5Step 5: Final Answer
The number of additions needed to compute \(C(5, 3)\) by its recursive definition, \(A(5,3)\), is 7.

Key Concepts

Recursive FormulaCombinatoricsComputation Steps
Recursive Formula
The recursive formula for the binomial coefficient is an essential tool in combinatorics. You can think of it as a mathematical recipe that uses smaller portions of the same problem to solve a larger one. This formula is written as \( C(n, r) = C(n-1, r-1) + C(n-1, r) \), where \(C(n, r)\) represents a binomial coefficient. This expression means that to calculate \(C(n, r)\), you take the sum of \(C(n-1, r-1)\) and \(C(n-1, r)\). This step-by-step approach is vital when dealing with problems involving combinations.

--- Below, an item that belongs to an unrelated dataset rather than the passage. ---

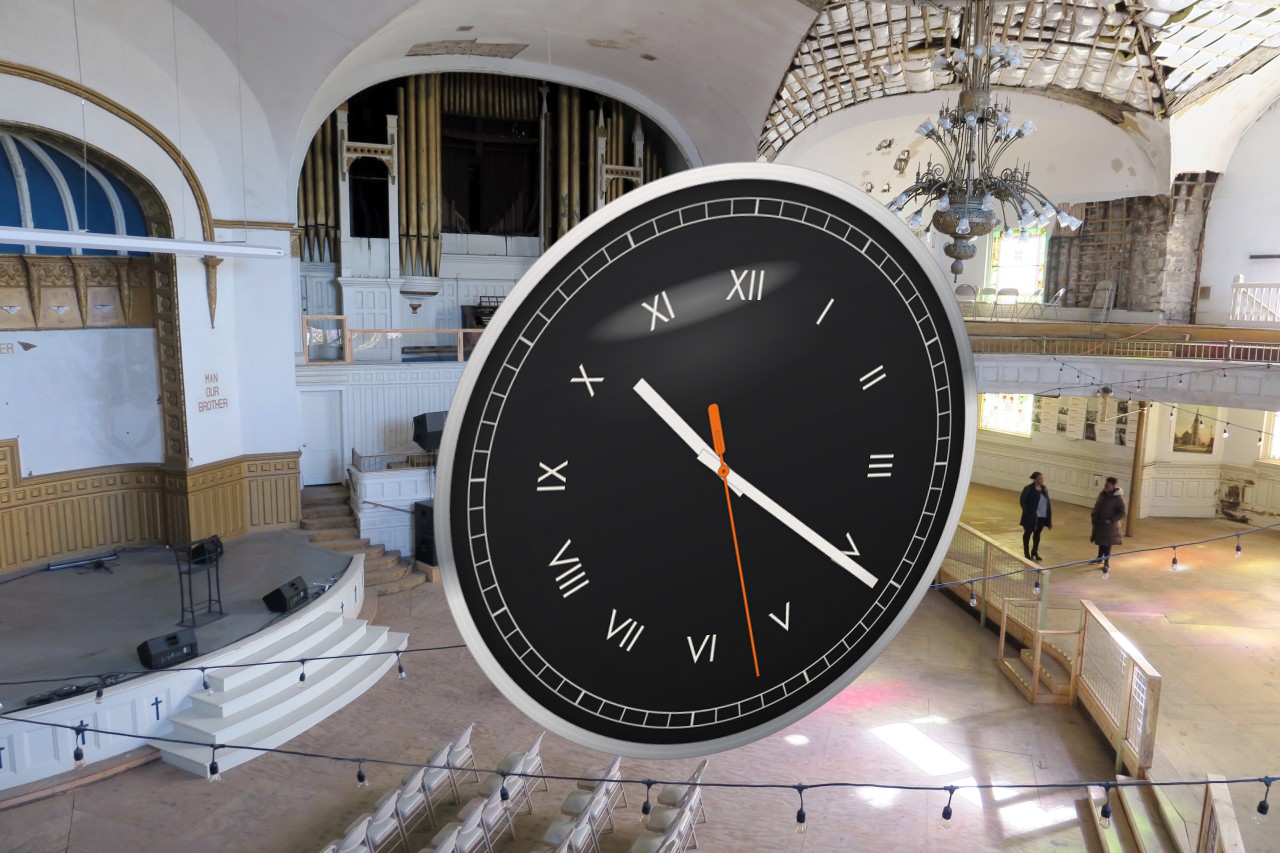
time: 10:20:27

With this recursive method, you break down the problem into manageable chunks by repeatedly applying the formula. The process continues until the simplest base cases are attained, where either \(r = 0\) (which equals 1) or \(n = r\) (also equals 1). This systematic breakdown not only aids in calculations but also helps deepen your understanding of how combinations work.
Combinatorics
Combinatorics is a fascinating area of mathematics focused on counting, arrangement, and combination of objects. The binomial coefficient \( C(n, r) \) plays a pivotal role in combinatorics, representing the number of ways to choose \(r\) elements from \(n\) elements without regard to order. It is often denoted as \(\binom{n}{r}\). When dealing with problems in this field, understanding how to compute these coefficients efficiently is invaluable.

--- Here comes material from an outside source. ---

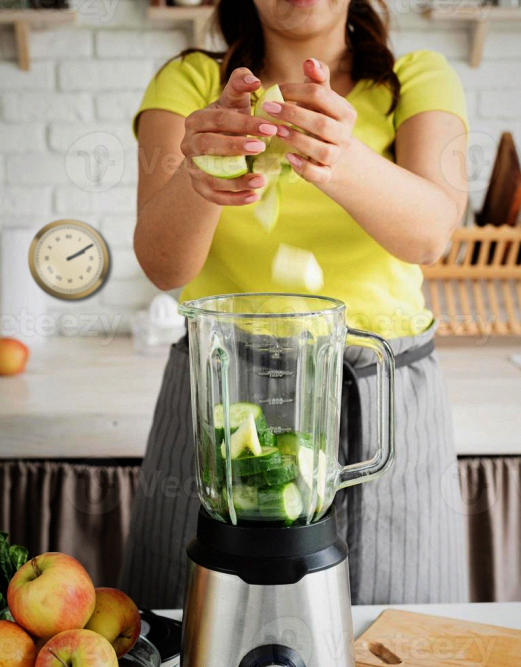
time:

Through the use of recursive formulas, as we see with binomial coefficients, combinatorial problems become easier to tackle. By recognizing patterns and repetitive structures within such problems, we can reduce complex calculations to simpler, repetitive tasks. Using recursion allows for breaking down combinatorial challenges into subsets, leading to more elegant solutions.
Computation Steps
When you compute binomial coefficients recursively, it's crucial to understand and document each step carefully. Starting with \(C(5, 3)\), using the formula \( C(n, r) = C(n-1, r-1) + C(n-1, r) \), begin by applying this formula repeatedly until all possible terms break down into base cases.

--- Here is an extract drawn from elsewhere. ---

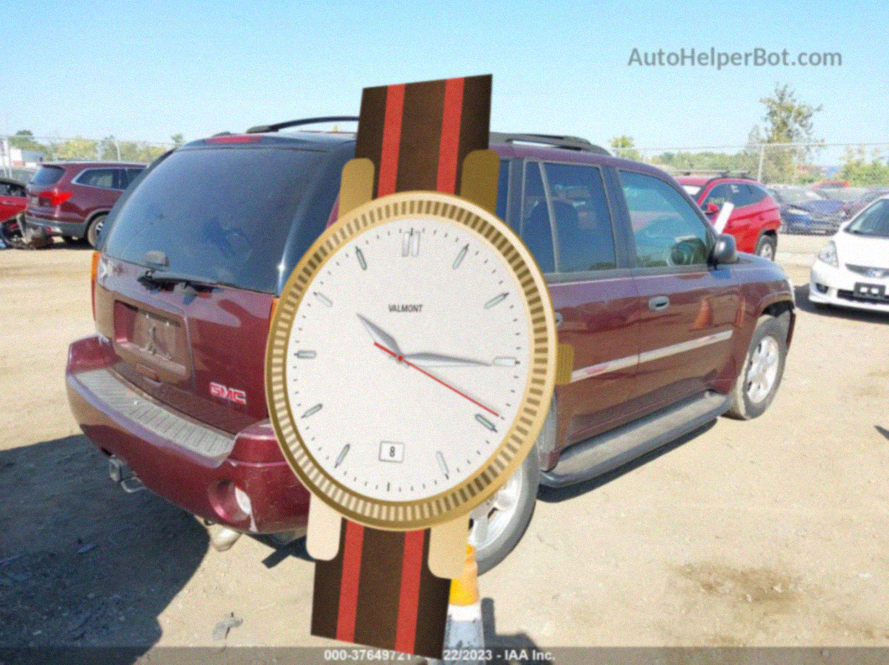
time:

Here's a brief outline of the computation steps involved for \( C(5, 3) \):
  • First, express it as \( C(5, 3) = C(4, 2) + C(4, 3) \).
  • Continue the process by writing \( C(4, 2) = C(3, 1) + C(3, 2) \) and \( C(4, 3) = C(3, 2) + C(3, 3) \).
  • Proceed with \( C(3, 1) \) and \( C(3, 2) \) until reaching the simple base cases.
Once reached, these base cases simplify computations significantly. For example, \( C(2, 0) = 1 \), \( C(1, 1) = 1 \), and similarly others. This recursive breakdown requires careful tracking of operations, specifically additions, like this:
  • 1 addition for breaking down \( C(5, 3) \).
  • 2 additions from \( C(4, 2) \) and \( C(4, 3) \).
  • 3 additions for \( C(3, 1) \) and \( C(3, 2) \).
  • Finally, 1 more from \( C(2, 1) \).
The total turns out to be 7 additions, showcasing how recursive decomposition helps simplify complex computations.